Of the material below, the lines to be retyped are those from the line containing "Reply in this" through the line containing "1) metal mixing", inclusive; reproduce them exactly.

# # # # #

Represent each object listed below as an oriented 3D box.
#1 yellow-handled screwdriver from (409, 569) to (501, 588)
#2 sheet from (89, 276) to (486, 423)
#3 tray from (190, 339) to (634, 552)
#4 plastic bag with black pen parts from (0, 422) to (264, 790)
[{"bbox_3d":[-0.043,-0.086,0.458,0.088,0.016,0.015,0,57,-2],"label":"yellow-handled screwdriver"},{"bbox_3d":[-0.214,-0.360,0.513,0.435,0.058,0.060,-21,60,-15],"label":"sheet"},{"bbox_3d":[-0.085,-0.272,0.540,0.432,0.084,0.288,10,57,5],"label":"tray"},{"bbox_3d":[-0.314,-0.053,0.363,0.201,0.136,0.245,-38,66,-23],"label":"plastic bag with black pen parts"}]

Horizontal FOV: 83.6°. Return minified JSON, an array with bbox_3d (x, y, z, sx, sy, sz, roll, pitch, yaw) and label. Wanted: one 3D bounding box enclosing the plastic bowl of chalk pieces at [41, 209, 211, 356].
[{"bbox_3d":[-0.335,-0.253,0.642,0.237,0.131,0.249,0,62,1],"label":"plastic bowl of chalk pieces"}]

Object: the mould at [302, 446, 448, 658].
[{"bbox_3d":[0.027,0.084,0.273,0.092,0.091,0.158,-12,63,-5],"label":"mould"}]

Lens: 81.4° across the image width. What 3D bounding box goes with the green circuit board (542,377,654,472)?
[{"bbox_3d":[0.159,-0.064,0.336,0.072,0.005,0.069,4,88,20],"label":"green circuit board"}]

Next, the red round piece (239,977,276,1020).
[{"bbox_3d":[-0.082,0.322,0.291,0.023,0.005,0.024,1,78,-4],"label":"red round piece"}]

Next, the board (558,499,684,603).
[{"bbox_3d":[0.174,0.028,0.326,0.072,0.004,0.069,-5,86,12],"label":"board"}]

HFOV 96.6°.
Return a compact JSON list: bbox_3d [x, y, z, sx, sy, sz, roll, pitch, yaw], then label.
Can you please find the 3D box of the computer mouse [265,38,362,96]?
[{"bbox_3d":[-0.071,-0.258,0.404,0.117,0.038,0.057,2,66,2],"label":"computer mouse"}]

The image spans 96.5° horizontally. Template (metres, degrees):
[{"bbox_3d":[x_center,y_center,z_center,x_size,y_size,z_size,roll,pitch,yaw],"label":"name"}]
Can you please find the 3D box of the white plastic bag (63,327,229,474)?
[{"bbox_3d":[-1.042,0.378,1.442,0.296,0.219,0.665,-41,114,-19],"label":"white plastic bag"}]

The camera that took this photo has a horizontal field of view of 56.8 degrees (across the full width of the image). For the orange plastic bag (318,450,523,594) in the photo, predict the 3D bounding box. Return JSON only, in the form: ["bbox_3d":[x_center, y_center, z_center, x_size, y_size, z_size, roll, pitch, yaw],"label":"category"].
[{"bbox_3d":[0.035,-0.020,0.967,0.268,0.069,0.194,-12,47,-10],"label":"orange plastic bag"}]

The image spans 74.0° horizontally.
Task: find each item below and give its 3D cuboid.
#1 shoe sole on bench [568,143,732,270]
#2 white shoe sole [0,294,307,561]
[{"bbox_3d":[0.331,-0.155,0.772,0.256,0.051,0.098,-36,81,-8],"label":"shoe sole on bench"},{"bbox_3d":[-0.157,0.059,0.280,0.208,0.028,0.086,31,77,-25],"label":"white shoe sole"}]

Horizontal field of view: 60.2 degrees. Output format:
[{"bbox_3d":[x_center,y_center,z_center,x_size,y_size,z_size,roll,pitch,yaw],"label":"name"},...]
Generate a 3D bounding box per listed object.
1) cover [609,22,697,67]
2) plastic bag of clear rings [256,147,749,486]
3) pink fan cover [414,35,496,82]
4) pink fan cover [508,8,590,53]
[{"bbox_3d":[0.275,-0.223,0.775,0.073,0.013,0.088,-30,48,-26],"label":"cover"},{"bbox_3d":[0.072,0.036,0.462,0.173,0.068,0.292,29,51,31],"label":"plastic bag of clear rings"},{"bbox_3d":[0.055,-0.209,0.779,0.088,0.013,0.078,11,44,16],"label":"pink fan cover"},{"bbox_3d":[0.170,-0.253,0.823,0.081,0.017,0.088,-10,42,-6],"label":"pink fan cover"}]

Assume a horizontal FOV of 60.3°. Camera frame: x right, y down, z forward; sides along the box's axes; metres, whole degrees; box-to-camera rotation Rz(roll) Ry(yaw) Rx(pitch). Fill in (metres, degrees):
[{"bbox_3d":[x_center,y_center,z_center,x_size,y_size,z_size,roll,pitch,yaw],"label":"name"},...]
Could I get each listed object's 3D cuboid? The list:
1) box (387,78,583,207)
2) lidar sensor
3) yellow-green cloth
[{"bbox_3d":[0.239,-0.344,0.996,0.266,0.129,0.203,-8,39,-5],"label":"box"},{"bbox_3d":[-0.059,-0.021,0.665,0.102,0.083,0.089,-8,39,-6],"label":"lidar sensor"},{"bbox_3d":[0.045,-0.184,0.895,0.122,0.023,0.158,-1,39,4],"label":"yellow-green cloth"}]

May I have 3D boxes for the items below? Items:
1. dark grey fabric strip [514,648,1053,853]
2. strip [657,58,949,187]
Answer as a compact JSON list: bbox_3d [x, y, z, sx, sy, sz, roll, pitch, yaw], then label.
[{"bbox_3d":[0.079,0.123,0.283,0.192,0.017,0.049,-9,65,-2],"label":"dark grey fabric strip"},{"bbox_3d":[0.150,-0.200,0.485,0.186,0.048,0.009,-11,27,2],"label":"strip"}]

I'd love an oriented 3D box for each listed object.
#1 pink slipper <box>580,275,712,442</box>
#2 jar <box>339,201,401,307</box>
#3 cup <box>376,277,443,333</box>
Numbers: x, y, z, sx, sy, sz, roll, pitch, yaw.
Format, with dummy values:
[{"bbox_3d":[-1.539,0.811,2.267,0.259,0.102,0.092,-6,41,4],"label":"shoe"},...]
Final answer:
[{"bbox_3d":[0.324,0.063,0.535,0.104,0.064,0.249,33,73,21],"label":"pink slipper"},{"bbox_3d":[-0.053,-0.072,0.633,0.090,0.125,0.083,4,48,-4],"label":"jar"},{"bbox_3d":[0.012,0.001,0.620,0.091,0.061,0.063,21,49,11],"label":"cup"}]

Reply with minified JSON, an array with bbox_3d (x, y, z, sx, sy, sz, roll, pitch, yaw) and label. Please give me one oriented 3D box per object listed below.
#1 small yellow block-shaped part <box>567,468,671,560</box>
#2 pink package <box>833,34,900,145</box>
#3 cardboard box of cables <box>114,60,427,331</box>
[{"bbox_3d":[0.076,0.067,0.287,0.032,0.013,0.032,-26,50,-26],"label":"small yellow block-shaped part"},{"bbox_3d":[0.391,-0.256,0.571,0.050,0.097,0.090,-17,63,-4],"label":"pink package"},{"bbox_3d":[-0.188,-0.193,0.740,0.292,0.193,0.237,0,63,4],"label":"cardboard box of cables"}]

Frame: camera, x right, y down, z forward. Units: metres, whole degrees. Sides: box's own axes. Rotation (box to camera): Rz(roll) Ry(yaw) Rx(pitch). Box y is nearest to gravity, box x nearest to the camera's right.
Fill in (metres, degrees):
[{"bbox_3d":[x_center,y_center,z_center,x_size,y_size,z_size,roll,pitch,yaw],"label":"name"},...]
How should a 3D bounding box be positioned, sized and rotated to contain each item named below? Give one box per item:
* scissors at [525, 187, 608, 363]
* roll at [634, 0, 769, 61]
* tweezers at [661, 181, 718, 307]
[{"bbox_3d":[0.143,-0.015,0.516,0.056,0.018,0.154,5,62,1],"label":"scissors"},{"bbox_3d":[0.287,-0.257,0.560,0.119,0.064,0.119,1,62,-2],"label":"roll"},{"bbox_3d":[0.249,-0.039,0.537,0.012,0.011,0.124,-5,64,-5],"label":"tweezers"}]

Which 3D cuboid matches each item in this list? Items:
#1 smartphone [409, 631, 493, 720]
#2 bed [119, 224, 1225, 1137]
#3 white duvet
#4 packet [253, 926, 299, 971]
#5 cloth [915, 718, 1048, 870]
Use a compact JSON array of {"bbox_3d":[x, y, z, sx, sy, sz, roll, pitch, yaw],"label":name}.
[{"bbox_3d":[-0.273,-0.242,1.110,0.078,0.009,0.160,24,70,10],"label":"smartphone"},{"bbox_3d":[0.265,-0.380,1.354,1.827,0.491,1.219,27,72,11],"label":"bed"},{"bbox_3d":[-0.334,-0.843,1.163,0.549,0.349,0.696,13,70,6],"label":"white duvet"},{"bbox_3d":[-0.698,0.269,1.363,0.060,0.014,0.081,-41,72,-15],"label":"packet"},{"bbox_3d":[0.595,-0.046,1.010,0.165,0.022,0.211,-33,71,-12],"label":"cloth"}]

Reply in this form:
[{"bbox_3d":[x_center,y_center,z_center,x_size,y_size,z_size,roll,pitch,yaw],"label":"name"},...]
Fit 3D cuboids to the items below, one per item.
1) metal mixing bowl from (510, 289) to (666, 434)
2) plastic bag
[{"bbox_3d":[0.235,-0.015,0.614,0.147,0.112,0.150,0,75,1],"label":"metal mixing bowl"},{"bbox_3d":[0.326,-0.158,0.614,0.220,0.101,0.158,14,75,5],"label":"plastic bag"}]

# # # # #

- **SOLUTION**:
Reply in this form:
[{"bbox_3d":[x_center,y_center,z_center,x_size,y_size,z_size,roll,pitch,yaw],"label":"name"},...]
Fit 3D cuboids to the items below, one per item.
1) metal mixing bowl from (510, 289) to (666, 434)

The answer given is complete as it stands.